El anciano inclinó la cabeza… Dantés no comprendía cómo un hombre puede arriesgar su existencia por semejantes intereses; bien que a decir verdad, si conocía a Napoleón por haberle visto y haberle hablado, en cambio, ignoraba completamente quiénes fuesen Clemente VII y Alejandro VI. Con lo cual fue contagiándose de la creencia de su carcelero, creencia general en el castillo de If, y dijo al anciano:
—¿No sois vos el eclesiástico a quien se cree… enfermo?
—A quien se cree loco, queréis decir, ¿no es verdad?
—No me atrevía —dijo sonriendo Dantés.
—Sí, sí —prosiguió el abate con amarga sonrisa— yo soy el que pasa por loco, soy el que divierte hace tanto tiempo a los huéspedes de este castillo, y el que divertiría a los niños, si los hubiera en esta mansión del duelo sin esperanza.
Quedóse Dantés un momento inmóvil y mudo.
—¿Conque renunciáis a huir? —dijo al cabo.
—Lo reconozco imposible. Es volverse contra Dios intentar lo que Dios no quiere.

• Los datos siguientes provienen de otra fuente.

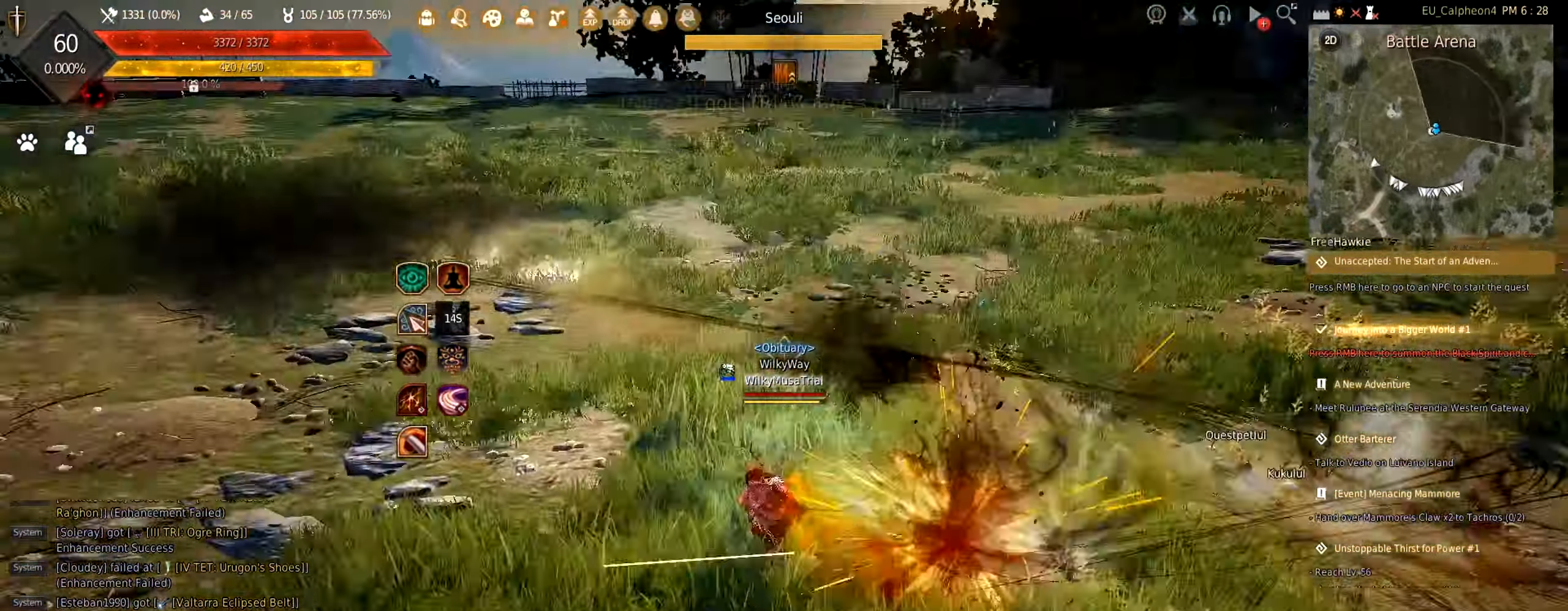
{"keys": [], "mouse": [], "events": [[33, "mouse_right", "up"], [116, "w", "up"], [150, "a", "up"], [233, "s", "down"], [283, "mouse_right", "down"], [400, "mouse_right", "up"], [450, "s", "up"]]}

—¿Por qué os desanimáis? También es pedir mucho a la Providencia querer a la primera tentativa, de manera que ¿no podéis volver a la excavación por otro lado?
—Pero ¿así habláis de volver? ¿No sabéis lo que ya he hecho? ¿Ignoráis que he necesitado cuatro años pare construir las herramientas que poseo? ¿No sabéis que hace diez años que pico y cavo una tierra tan dura como el granito? ¿Sabéis que he necesitado desencajar piedras que en otro tiempo hubiera yo creído imposible mover; que he pasado días enteros en esa empresa titánica, creyéndome dichoso por la noche con haber minado una pulgada en cuadro de ese vetusto cimiento, que hoy está ya tan duro como la misma piedra? ¿Ignoráis acaso que pare ocultar los escombros que sacaba, he necesitado horadar la bóveda de una escalera, y que en ella los he ido depositando hasta el punto de que hoy no puede ya contener un puñado de polvo más? ¿No sabéis, por último, que ya creía tocar al fin de mi trabajo, que no me quedaban más fuerzas que las precisas pare esto, cuando Dios no solamente lo aleja sino que lo alarga indefinidamente? Así, os repito lo que os dije: nada haré desde ahora pare alcanzar mi libertad, puesto que Dios quiere que por siempre la haya perdido.